Atira highlighted the measures taken by the Environment Quality Authority to support the Palestinian environment. “One of the most important goals of the National Environmental Strategy was reaching out to the international community, not only to cement the political and legal standing of the State of Palestine, but also to take advantage of the legal, financial, and technical mechanisms provided by international organizations. Such measures allow us to counter the continuous Israeli violations of our environment.”

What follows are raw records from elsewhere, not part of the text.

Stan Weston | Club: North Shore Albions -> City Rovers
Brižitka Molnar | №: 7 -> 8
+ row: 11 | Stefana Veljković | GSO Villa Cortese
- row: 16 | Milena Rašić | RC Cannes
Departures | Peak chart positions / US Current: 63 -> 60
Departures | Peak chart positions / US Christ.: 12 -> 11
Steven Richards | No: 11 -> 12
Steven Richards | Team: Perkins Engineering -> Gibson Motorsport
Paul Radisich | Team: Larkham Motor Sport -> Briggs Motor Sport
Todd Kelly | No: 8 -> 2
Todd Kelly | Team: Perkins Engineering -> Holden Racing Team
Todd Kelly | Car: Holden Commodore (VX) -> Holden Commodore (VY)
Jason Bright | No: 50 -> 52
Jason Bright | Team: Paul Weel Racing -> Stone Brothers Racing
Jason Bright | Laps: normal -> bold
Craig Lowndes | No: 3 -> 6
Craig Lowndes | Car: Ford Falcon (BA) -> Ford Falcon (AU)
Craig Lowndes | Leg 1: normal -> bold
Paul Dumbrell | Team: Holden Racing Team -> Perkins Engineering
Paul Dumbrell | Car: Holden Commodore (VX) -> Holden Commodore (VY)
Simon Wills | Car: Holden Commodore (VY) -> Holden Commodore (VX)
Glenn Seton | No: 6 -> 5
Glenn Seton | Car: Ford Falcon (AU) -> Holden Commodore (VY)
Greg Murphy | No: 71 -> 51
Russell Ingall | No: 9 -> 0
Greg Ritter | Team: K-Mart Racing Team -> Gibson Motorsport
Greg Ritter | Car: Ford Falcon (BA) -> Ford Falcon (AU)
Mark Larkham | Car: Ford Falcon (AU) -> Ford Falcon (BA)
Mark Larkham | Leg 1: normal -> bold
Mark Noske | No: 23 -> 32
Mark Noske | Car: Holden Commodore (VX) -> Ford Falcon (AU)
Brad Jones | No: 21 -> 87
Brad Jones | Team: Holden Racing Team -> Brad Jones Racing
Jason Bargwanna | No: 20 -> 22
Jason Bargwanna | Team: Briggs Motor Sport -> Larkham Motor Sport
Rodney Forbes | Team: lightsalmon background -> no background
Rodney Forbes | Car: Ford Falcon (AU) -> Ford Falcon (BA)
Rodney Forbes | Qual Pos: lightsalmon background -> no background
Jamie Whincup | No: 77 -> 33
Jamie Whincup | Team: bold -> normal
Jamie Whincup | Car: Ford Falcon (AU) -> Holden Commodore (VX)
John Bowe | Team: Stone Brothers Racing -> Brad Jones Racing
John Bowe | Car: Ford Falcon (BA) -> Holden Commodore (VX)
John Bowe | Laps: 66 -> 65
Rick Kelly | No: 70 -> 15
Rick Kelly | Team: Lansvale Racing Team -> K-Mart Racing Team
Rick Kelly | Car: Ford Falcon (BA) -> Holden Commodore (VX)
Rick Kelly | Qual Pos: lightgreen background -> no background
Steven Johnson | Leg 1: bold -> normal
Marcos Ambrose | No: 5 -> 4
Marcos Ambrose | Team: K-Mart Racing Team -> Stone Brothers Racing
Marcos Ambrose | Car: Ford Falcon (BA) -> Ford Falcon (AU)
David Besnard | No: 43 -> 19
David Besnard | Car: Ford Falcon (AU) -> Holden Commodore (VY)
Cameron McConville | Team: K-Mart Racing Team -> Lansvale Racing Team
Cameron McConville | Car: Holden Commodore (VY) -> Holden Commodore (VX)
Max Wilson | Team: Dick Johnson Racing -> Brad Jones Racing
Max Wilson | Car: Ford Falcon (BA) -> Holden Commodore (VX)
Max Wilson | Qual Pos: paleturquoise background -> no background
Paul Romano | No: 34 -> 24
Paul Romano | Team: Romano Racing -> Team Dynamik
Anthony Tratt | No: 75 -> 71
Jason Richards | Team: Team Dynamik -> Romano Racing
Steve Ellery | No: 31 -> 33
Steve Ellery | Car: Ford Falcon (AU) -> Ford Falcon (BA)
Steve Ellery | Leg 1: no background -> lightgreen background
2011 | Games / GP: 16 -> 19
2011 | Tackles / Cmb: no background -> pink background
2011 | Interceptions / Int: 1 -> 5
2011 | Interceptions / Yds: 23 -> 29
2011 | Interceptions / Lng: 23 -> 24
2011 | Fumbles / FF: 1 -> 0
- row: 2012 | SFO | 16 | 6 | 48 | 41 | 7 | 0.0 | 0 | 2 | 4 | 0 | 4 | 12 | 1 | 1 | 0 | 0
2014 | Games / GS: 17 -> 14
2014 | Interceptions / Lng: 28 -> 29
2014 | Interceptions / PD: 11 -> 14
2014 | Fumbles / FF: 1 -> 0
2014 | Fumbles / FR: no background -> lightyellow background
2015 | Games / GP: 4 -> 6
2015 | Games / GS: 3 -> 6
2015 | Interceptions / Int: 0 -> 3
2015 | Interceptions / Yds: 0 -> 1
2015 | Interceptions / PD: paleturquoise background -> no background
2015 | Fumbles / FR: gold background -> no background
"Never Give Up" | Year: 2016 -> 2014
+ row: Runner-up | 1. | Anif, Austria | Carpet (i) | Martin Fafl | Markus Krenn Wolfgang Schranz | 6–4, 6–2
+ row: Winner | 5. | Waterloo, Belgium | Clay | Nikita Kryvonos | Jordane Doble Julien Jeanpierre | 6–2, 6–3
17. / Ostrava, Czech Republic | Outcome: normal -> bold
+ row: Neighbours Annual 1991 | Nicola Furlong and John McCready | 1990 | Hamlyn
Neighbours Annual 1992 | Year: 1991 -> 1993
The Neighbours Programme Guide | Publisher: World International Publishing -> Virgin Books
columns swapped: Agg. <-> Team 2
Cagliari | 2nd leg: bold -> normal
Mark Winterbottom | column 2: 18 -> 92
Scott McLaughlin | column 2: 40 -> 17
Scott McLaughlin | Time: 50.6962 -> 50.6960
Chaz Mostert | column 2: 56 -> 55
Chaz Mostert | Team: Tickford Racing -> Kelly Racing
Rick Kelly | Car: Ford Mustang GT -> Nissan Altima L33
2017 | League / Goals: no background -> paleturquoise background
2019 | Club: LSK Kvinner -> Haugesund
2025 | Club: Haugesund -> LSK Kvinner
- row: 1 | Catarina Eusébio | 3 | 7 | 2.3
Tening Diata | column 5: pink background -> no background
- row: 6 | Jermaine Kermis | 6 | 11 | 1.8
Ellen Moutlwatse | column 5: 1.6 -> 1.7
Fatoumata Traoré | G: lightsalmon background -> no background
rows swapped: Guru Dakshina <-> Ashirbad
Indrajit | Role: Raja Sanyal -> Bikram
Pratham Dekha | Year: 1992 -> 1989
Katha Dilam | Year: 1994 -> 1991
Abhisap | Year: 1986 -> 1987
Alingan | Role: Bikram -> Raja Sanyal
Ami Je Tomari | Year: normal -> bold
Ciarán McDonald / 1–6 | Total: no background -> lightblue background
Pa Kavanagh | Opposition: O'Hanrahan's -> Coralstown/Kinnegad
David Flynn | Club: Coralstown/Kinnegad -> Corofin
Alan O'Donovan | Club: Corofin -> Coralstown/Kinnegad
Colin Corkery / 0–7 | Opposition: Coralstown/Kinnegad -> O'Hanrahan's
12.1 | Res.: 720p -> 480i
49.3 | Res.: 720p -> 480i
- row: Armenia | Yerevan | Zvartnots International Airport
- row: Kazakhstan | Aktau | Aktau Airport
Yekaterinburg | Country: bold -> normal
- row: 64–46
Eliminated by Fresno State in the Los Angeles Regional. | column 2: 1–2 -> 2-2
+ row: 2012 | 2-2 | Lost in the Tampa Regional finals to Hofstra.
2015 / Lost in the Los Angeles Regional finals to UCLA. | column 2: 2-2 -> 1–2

The annual conference, noted Amouri, is part of the Faculty of Law and Public Administration’s mission and values. The faculty, he said, strives to serve the Palestinian community and provide public, private, and non-profit organizations with the knowledge and specialized skills needed to produce a generation that works for a brighter Palestinian future, one built on respect, equality, and justice.
Amouri also expressed his gratitude to the Dutch government, which provided funding for the “Capacity Building in Higher Legal Education” project – one of its outcomes being this annual conference. “The Dutch government contributed to the building of the capacities of some of our faculty members by organizing specialized training courses, both here in Palestine and abroad, in addition to offering our instructors and teachers Ph.D. scholarships and funding the conference room, the mock court, and the legal clinic in the recently-established Riad Tawfik Al-Sadik Faculty of Law and Public Administration.”
Mohammad Alqaisi, conference chair and professor of law at Birzeit University, commented on the objectives of the conference, saying, “The conference aims to establish climate and environmental justice in Palestine by shining a light on the environmental realities here; addressing the roles of regulations; and providing a space for academics, experts, and officials to explore and discuss solutions to the obstacles and challenges currently stopping us from achieving environmental justice.”
The conference featured environmental and legal specialists and academics, such as Abdullah Dodeen, Otto Spijkers, Ahmad Beshtawi, Walid Qarra, Norhan Barahmah, Rawan Nu’eirat, Ahmad Nue’irat, Mu’ath Al-Madmouj, Nihad Khanfar, Rashed Al-Sa’ed, Hadi Al-Shid, Ikram Ziyadeh, Noura Taha, Reem Butmeh, Suha Jarrar, Tasneem Kahlah, Samer Najm Al-Din, Murad Al-Madani, Yusra Hassouneh, Samar Al-Damanhouri, Suhaib Sakran, Noor Jaber, Noor Al-Kharouf, Mustafa Abdul Baqi, Mahmoud Abu Sawi, Jihad Al-Kiswani, Najah Duqmaq, Ala’ Al-Khalayleh, Abeer Dirbas, Omar Ureiqat, and Yousef Shandi.